THE TASK:
Please copy every line below that contains the string "pixels".

[Document layout detection data]
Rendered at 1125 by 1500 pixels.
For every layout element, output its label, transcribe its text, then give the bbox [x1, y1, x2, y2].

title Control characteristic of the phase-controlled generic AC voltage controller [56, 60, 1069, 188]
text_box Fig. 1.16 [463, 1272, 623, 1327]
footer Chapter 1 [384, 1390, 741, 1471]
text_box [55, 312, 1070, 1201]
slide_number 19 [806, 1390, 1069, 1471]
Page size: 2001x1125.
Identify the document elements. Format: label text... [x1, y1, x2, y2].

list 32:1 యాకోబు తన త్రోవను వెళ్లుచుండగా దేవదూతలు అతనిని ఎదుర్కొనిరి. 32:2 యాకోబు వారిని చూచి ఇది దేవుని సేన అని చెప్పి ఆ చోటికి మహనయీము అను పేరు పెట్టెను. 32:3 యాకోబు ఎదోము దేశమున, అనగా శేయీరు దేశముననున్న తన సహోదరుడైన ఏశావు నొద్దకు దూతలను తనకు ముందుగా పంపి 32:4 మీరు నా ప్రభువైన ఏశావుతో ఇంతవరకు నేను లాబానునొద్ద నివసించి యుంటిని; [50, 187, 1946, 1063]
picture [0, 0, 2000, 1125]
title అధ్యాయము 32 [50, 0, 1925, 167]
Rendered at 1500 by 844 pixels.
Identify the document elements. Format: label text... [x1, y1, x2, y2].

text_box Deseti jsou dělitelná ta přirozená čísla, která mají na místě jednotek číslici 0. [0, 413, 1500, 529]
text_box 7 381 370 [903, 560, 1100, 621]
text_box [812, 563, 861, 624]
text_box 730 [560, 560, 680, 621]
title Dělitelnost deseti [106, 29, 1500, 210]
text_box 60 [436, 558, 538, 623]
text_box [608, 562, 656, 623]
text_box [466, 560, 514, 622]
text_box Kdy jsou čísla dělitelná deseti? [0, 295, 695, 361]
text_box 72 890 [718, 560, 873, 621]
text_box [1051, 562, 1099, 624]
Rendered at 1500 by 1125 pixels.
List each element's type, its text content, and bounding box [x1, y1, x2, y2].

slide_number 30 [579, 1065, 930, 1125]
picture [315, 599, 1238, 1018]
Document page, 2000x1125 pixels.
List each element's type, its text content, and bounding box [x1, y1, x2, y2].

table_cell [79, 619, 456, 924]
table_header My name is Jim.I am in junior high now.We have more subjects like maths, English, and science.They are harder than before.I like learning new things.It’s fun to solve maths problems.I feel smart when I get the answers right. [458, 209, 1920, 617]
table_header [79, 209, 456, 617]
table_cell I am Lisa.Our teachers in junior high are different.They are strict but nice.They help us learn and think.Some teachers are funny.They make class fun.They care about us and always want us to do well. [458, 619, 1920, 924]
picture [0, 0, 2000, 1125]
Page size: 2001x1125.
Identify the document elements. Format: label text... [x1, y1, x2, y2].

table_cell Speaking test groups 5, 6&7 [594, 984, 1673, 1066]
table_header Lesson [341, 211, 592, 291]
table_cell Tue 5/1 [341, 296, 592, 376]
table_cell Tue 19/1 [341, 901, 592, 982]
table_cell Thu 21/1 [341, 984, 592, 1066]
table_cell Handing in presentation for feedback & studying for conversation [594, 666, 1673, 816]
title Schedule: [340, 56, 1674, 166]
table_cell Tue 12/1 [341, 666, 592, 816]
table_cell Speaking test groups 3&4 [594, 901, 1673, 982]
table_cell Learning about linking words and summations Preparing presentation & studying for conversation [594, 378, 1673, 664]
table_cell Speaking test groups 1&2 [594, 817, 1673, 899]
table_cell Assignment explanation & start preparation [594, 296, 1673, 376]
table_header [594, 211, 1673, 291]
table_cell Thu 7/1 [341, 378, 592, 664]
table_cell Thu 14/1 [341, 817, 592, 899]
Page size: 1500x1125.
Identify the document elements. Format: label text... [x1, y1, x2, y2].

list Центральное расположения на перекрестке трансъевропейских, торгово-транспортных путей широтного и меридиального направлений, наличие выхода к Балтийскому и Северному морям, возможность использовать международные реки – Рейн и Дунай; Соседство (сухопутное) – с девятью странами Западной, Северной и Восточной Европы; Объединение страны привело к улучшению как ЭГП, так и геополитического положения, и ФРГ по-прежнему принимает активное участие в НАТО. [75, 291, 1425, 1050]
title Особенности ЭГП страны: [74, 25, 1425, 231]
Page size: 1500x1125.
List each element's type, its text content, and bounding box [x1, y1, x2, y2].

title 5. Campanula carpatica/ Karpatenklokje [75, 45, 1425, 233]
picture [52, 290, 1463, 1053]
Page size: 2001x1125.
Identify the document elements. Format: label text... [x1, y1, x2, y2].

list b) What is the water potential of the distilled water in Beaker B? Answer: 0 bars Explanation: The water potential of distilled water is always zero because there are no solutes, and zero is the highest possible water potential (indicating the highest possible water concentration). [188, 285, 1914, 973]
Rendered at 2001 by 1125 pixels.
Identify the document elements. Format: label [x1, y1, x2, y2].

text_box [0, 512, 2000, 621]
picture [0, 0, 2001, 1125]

WORKED SOLUTION:
Rendered at 1125 by 1500 pixels.
Rendered at 1500 by 844 pixels.
Rendered at 1500 by 1125 pixels.
Document page, 2000x1125 pixels.
Rendered at 2001 by 1125 pixels.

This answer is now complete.